I am also trying to understand this before jumping in. What I don't like so far is Ingo/insiders bailed out of their holdings but left the shareholders with Asher and all their convertible debt. Then after its diluted out Ingo returns with his newly printed preferreds and nabs 10% post merger. Kind of sleazy.

But to answer your question, based on the 8k it states lux will issue as many shares needed to give RLI 90% of the OS. I don't know if they will use the closing price on the day of the close or as some have suggested a private placement to achieve market cap. For example if the stock closed at .0025 they would need 5.8 billion shares outstanding to give market cap of 14.5mm. So 90% of 5.8 billion is 5.22 billion shares less 103mm they already have for a final issue of 5.117 billion.

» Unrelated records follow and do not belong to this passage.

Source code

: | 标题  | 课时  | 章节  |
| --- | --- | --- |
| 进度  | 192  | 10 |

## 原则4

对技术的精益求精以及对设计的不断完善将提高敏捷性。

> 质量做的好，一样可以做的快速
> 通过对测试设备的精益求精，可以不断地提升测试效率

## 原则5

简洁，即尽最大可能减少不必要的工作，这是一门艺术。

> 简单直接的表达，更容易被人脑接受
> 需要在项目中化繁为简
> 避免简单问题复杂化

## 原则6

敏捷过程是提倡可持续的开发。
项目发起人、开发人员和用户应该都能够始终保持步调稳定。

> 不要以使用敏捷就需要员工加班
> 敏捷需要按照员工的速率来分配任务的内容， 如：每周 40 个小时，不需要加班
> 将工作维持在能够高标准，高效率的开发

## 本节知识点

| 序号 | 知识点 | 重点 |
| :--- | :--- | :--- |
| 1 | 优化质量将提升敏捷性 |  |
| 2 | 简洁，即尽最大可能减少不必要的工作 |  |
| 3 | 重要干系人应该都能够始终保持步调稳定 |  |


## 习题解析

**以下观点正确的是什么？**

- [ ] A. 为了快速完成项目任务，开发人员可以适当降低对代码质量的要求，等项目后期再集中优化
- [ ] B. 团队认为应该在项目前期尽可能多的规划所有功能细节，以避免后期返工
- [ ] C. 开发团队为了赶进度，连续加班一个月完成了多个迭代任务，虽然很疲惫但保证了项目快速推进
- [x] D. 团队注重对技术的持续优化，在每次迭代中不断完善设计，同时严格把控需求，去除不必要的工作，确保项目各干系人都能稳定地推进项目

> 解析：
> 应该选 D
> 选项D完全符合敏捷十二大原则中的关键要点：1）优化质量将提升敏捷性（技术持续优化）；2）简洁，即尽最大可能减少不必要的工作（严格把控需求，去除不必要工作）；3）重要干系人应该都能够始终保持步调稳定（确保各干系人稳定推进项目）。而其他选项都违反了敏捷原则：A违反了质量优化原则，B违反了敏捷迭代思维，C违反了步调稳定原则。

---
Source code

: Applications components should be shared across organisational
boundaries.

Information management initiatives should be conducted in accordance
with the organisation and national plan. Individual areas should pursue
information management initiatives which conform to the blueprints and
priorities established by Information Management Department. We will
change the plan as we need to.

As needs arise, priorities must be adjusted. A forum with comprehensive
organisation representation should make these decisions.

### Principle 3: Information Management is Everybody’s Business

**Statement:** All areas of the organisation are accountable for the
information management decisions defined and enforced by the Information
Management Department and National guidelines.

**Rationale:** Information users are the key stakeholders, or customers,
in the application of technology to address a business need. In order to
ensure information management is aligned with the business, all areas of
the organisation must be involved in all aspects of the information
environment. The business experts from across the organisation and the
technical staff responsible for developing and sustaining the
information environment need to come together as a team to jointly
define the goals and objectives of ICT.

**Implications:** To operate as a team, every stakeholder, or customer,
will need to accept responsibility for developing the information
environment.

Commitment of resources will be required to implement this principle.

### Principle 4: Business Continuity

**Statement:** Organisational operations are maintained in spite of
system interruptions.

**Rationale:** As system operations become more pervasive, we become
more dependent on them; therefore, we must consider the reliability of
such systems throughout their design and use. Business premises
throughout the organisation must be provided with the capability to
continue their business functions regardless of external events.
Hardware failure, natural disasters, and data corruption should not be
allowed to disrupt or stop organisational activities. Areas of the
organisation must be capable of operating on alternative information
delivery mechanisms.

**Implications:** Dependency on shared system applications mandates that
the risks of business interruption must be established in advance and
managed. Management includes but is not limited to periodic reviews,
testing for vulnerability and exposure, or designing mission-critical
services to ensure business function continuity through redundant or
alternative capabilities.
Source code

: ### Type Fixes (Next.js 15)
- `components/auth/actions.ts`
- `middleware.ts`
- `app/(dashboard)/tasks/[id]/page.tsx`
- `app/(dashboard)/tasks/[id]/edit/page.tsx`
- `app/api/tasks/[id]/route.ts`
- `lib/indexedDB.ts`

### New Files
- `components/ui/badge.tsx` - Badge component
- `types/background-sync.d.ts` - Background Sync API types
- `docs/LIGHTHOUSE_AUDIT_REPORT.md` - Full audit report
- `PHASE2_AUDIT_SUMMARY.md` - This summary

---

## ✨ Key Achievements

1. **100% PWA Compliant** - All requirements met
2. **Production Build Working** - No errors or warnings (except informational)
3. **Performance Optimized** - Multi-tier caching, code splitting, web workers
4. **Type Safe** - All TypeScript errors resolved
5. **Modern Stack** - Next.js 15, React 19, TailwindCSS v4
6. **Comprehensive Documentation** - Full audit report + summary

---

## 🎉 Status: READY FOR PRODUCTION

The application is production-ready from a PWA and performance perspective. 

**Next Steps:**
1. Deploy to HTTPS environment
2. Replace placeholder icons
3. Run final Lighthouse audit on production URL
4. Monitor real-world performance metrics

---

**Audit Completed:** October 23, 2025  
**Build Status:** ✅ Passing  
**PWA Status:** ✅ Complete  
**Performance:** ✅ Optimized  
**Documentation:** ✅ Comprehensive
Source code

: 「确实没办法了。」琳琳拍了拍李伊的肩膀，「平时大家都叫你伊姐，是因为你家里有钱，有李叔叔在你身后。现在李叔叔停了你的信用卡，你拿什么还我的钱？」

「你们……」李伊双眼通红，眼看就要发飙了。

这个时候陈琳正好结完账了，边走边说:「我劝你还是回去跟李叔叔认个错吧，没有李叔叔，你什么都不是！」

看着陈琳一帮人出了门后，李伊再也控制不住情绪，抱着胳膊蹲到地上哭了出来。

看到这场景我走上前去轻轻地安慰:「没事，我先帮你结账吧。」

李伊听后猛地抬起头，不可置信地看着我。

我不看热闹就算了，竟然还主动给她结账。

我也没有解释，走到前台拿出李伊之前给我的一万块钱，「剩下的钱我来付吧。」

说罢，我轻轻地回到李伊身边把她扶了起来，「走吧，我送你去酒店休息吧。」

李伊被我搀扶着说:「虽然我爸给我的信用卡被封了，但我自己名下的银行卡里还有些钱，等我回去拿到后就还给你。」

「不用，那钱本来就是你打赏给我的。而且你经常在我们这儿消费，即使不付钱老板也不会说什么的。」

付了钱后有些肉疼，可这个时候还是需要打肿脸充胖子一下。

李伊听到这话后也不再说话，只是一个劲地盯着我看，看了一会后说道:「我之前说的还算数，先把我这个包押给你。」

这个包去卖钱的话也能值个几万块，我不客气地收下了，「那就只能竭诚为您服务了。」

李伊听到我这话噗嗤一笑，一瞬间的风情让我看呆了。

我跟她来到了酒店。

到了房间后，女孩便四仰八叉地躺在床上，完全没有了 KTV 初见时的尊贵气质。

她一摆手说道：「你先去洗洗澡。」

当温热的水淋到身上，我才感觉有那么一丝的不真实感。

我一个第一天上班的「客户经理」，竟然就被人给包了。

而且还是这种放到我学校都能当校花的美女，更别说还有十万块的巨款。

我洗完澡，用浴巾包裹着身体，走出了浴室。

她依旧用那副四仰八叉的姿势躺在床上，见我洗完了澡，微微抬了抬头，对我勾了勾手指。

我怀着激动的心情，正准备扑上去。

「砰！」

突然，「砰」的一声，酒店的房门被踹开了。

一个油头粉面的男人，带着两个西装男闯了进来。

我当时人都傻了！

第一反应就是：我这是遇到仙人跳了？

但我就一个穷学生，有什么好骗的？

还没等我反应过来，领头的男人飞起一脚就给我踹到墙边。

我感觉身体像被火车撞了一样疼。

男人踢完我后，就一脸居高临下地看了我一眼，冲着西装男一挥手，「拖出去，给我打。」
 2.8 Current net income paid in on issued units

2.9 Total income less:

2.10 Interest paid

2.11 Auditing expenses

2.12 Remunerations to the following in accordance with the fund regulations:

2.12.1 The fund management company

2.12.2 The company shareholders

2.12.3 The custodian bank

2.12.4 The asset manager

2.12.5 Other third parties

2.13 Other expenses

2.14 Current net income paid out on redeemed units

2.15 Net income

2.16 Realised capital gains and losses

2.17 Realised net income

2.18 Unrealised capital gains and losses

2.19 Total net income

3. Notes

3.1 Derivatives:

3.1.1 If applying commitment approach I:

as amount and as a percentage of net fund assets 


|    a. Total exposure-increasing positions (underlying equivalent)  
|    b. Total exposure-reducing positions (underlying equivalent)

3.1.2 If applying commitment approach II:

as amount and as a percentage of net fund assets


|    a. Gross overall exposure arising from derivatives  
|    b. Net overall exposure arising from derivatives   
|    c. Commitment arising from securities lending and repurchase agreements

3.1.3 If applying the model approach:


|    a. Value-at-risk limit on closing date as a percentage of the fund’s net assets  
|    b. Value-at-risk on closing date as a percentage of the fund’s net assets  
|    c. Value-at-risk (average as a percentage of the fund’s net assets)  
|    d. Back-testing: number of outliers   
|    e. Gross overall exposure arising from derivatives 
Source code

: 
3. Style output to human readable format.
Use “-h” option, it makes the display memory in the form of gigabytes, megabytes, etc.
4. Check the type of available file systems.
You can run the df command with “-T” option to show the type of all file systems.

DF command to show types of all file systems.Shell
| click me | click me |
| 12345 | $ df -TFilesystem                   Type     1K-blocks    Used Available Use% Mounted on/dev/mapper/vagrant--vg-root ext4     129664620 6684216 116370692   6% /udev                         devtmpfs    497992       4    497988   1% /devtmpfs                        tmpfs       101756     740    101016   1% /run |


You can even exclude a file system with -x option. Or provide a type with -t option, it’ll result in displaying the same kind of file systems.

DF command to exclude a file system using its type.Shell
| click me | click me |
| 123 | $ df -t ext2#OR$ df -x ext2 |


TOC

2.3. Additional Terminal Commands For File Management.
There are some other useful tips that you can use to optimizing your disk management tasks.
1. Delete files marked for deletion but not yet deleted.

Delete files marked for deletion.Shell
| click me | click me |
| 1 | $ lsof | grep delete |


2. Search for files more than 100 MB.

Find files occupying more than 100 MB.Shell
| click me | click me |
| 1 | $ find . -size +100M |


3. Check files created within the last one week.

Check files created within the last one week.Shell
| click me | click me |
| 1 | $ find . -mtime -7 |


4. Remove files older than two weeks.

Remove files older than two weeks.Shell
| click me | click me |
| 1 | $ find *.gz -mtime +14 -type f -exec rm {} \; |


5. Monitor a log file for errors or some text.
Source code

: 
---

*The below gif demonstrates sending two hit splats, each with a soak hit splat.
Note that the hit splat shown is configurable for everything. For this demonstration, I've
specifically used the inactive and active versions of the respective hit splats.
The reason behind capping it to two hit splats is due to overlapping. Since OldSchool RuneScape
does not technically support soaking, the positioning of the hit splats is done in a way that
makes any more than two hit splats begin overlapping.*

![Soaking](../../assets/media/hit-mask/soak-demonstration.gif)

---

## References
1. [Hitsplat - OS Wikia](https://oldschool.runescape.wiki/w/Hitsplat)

My other theory is: Current unaffiliated float is 80mm. If asher diluted 120mm additional shares would give a total of 200mm. With the unaffiliated float at 200mm the overall OS would have to be 2billion, with RLI position at 1.8billion. 2billion shares would require a stock price of .0072 for the 14.5mm cap.

The 8k is confusing, must be trying to hide real objective.

http://www.otcmarkets.com/edgar/GetFilingHtml?FilingID=8635755

Share Exchange. RLI agrees to become a wholly owned subsidiary of Lux and Lux agrees to issue a sufficient amount of equity to the shareholders of RLI such that upon the closing (the “Closing”) of the Transaction, (a) Lux will have a market capitalization of at least $14,500,000 (the “Valuation”), and (b) the shareholders of RLI and their affiliates will collectively own, including capital stock of Lux already owned by shareholders of RLI and their affiliates prior to the Closing, 90% of the total issued and outstanding capital stock of Lux on a fully diluted basis, and (c) the holders of the outstanding shares of Series A Convertible Preferred Stock of Lux (the “Lux Partners”) will, upon the conversion of all those shares into common stock, collectively own no less than 10% of the total issued and outstanding common stock of Lux on a fully diluted basis, provided, in the case of subparagraphs (b) and (c) above, that the Lux Partners and RLI shareholders will at that time bear the dilution of the unaffiliated float (i.e. the outstanding shares of Lux held by persons not affiliated with the Lux Partners or the RLI shareholders) on a pro rata basis. The Transaction will be implemented as follows: Lux will acquire RLI with RLI as the surviving entity at the Closing, in which the shareholders of RLI will be issued a sufficient number of shares of the capital stock of Lux subject to the Valuation so that at the Closing, they will collectively (including capital stock of Lux already owned by such shareholders and their affiliates) own 90% of the total issued and outstanding capital stock of Lux on a fully diluted basis. RLI covenants to use its best efforts to cause its shareholders to participate in the Transaction.